Ocho minutos en los que los migrantes tienen la bendición de ver —literalmente— cómo de pronto les llueve comida y agua del Cielo, cómo las bendiciones les llegan después de varios días sin comer, de días sin tomar agua; algunos de ellos —los más, quizá— ya han sido violados, mutilados, torturados o secuestrados en el camino y, de pronto, sin saber cómo ni por qué, aparecen diez mujeres y varios voluntarios a su encuentro para entregarles, así sin más, un poco de esperanza.
La pequeña esperanza de saber que todavía se puede confiar en el prójimo, un destello de luz para creer que a partir de ahí ya todo estará bien en el camino, que partiendo de ese pequeño municipio llamado La Patrona, el Cielo, al fin, los colmará de cuidados y que ya nada les va a pasar.

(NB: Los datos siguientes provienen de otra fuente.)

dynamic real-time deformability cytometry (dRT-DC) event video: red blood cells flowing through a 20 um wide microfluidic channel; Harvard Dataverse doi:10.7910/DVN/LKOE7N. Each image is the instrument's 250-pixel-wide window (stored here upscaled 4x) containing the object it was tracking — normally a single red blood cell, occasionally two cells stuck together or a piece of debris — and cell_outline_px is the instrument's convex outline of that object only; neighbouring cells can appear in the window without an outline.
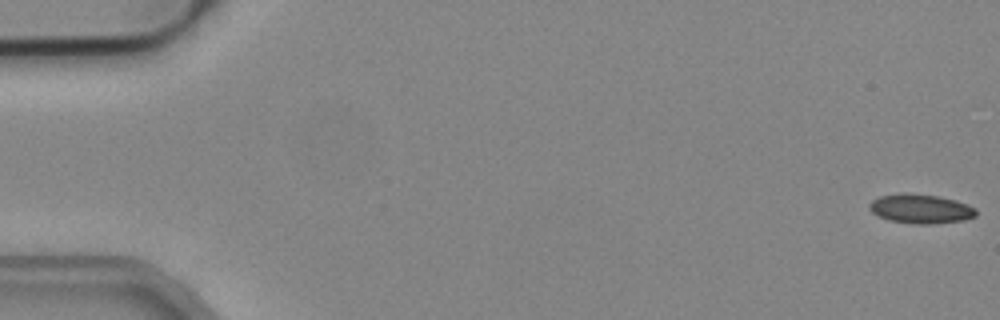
{"species": "common noctule bat (a hibernating species)", "species_latin": "Nyctalus noctula", "temperature_condition": "cold", "stored_images_in_passage": 52, "camera_frame_rate_fps": 3000, "um_per_image_px": 0.085, "animal": {"sex": "male", "body_mass_g": 19.2, "forearm_length_mm": 51.8}, "frame": {"image": 1, "passage_image": 1, "time_ms": 0.0, "image_size_px": [1000, 320], "cell_outline_px": [[976, 216], [964, 220], [932, 224], [916, 224], [888, 220], [872, 212], [868, 208], [868, 204], [872, 200], [880, 196], [904, 192], [936, 196], [956, 200], [976, 208]], "centroid_in_image_um": [78.24, 17.74], "position_along_channel_um": 6.8, "area_um2": 18.21}}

Qué triste es saber —para los que abajo de La Bestia nos encontramos— que apenas han cruzado dos partes del Infierno y que les quedan siete círculos más —citando a Dante y su Divina comedia—; siete círculos de este insufrible infierno llamado México: los agentes migratorios, los zetas, la border patrol, un kilométrico muro, un pollero —o dos o tres, dependiendo de la honestidad de los mismos—, unos falsos nacionalistas estadounidenses que desean matarlos como perros apenas entren a su territorio porque “no son dignos de pertenecer a tan honorable país” y, al final del túnel —si es que lo hay—, se vislumbra un trabajo de indocumentado o ilegal, en el que ganarán ocho dólares la hora.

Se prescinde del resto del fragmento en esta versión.